Compatibility and System Integration

Ensuring compatibility is paramount when integrating this memory module into a server system.

Form Factor: 288-Pin RDIMM

The module uses the standard 288-pin RDIMM layout for DDR4. It is physically and electrically incompatible with DDR3 slots (240-pin) or desktop Unbuffered DIMMs (UDIMMs). The notch on the connector is in a different position to prevent accidental insertion into an incompatible motherboard.

Platform Compatibility

The M393A8G40AB2-CWEGY is designed for servers powered by Intel Xeon Scalable Processors (e.g., 2nd Gen Cascade Lake, 3rd Gen Ice Lake, and later compatible platforms) and AMD EPYC 7002 Series (Rome), 7003 Series (Milan), and compatible platforms. It is crucial to verify the specific server or motherboard manufacturer's Qualified Vendor List (QVL) or memory compatibility list to confirm support for this exact part number, speed (3200Mbps), capacity (64GB), rank (Dual Rank), and organization (x4).

Applications and Use Case Scenarios

The high capacity, reliability, and performance of this module make it suitable for several intensive computing workloads.

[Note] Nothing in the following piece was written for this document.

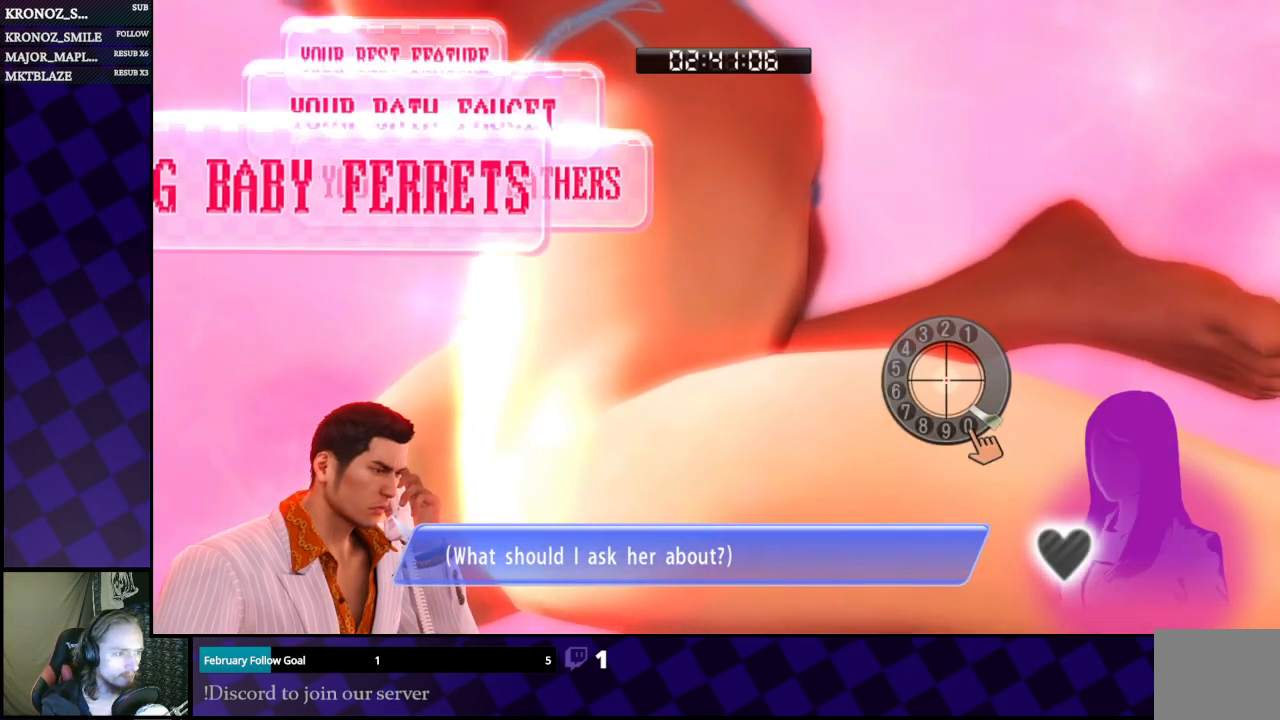
{"buttons": [], "left_stick": "center", "right_stick": "center", "events": []}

Virtualized Environments and Cloud Infrastructure

Server virtualization (via VMware vSphere, Microsoft Hyper-V, KVM, etc.) demands large, reliable memory pools to host multiple virtual machines (VMs) simultaneously. A single server equipped with multiple 64GB RDIMMs can support dozens of VMs, improving consolidation ratios and data center efficiency. ECC and Registered features are vital for the stability of the hypervisor and all guest VMs.

In-Memory Databases and Real-Time Analytics

Platforms like SAP HANA, Oracle Database In-Memory, and Microsoft SQL Server with In-Memory OLTP store critical data directly in RAM for near-instantaneous query responses. These applications benefit enormously from the large capacity (enabling larger datasets in memory) and the exceptional data integrity provided by ECC and x4 Chipkill-capable modules like the M393A8G40AB2-CWEGY, where data corruption is unacceptable.

High-Performance Computing (HPC)

HPC clusters performing complex simulations (CFD, FEA, climate modeling, genomic sequencing) require not only high memory bandwidth but also fault tolerance during long-running jobs. A memory error causing a week-long simulation to crash is highly costly. ECC RDIMMs are a standard requirement in such environments to ensure computational accuracy and job completion.

Enterprise Resource Planning (ERP) and Large Transaction Processing

Large-scale ERP systems (e.g., SAP, Oracle E-Business Suite) and online transaction processing (OLTP) databases handle thousands of concurrent users and transactions. These systems rely on servers with abundant, reliable memory for caching and transaction processing, where downtime directly impacts business operations and revenue.